Perhaps it’s partly an age thing… I’m not sure I would sedate a kitten, for example. I have no problem with adult humans sedating themselves on flights, in fact I have a friend who does it due to extreme anxiety and sinus pain. But that’s also a question of consent, and even a grown cat can’t consent to taking drugs.

The next logical step in this conversation was “Do cat sedatives work on humans too?” And now I’m settled in Melbourne with high speed cable internet, I can tell you the answer for Acepromazine is yes, as it was used as an antipsychotic in humans during the 1950’s. However, it is no longer used in humans, and one of the reason’s that it is prescribed by vets is because it is much less likely to be misused recreationally than a morphine-based drug.

Chlorpromazine

Chlorpromazine

Although it’s no longer used as an antipsychotic, the closely related Chlorpromazine is. Chlorpromazine (or Thorazine in the US) has been used since the 1950’s, about the same time that Acepromazine was briefly used. The drug became very popular and was aggressively marketed, but it’s far from perfect. It’s one of the drugs given to patients in Ken Kesey’s book One Flew Over the Cuckoo’s Nest. That book is very critical of society’s reliance on drugs, and the overuse of medication to control mood and make patients compliant.

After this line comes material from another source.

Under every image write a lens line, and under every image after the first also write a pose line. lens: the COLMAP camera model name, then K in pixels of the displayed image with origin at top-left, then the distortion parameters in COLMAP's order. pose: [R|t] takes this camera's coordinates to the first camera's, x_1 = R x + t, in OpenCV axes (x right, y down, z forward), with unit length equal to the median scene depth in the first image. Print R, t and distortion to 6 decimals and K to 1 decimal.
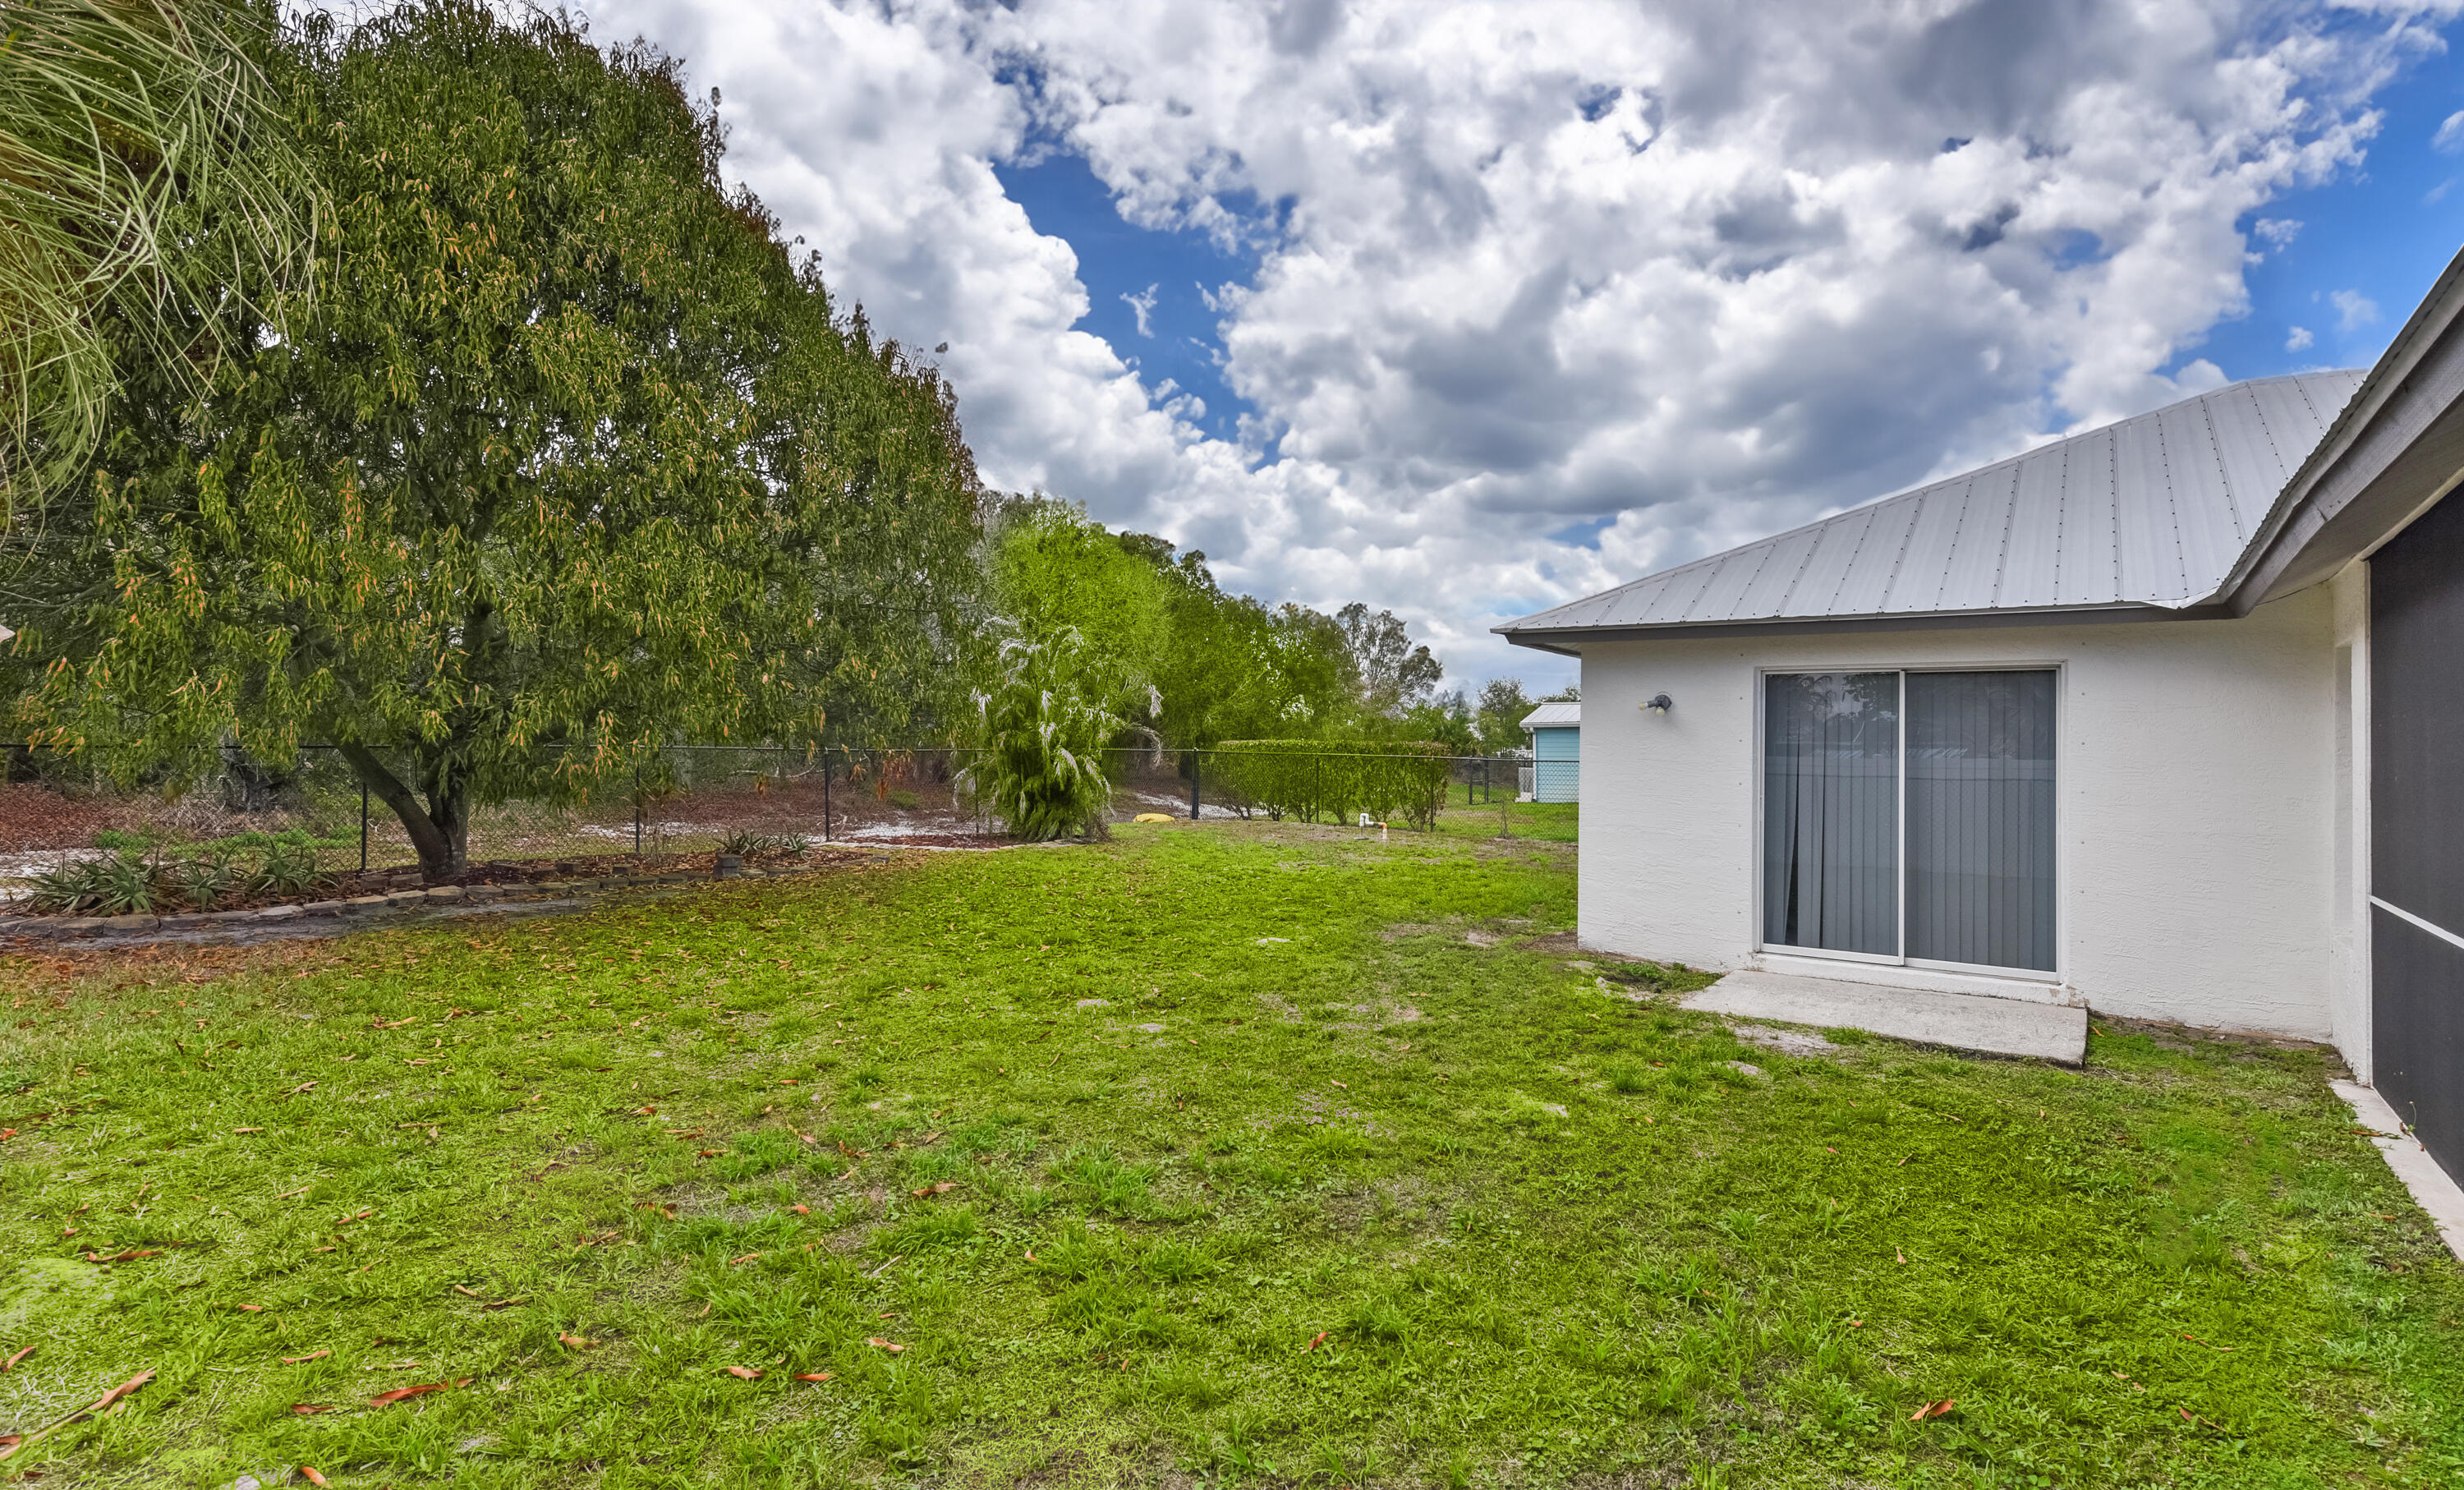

I agree, I think there is an overprescription of behavioural and mood drugs. All drugs have side-effects, and they should be taken seriously – especially if someone is taking a drug long-term. Also, in my opinion, western society today has a particularly strict view on “normal” and people who don’t fit in with the norm are medicalised.

Chlorpromazine is still used long-term as a treatment for schizophrenia, and I’d rather not give an opinion on that because it’s such a complex issue. However, a long-term usage as prescribed by doctors is surely different to the descriptions in One Flew which was decades ago, very extreme, and let’s not forget, fictional. Both are different again to a short-term one-dose of the closely related Acepromazine to a cat.

It’s hard (often impossible) to know what’s happening in an animal’s head. Hell, it’s hard enough to know what’s happening in your own head sometimes! It’s entirely possible that she hated the experience, that she felt vulnerable and dissociated and confused – but there’s no evidence that this was the case. However, I do know (as far as it is possible to know) that she hates being in a car when she’s not sedated because she cries and cries. So for such a long journey I think the benefits outweighed the risks.

Altogether, I was pleased with Acepromazine. Phobos has completely recovered and is back to her usual inquisitive, scampering self.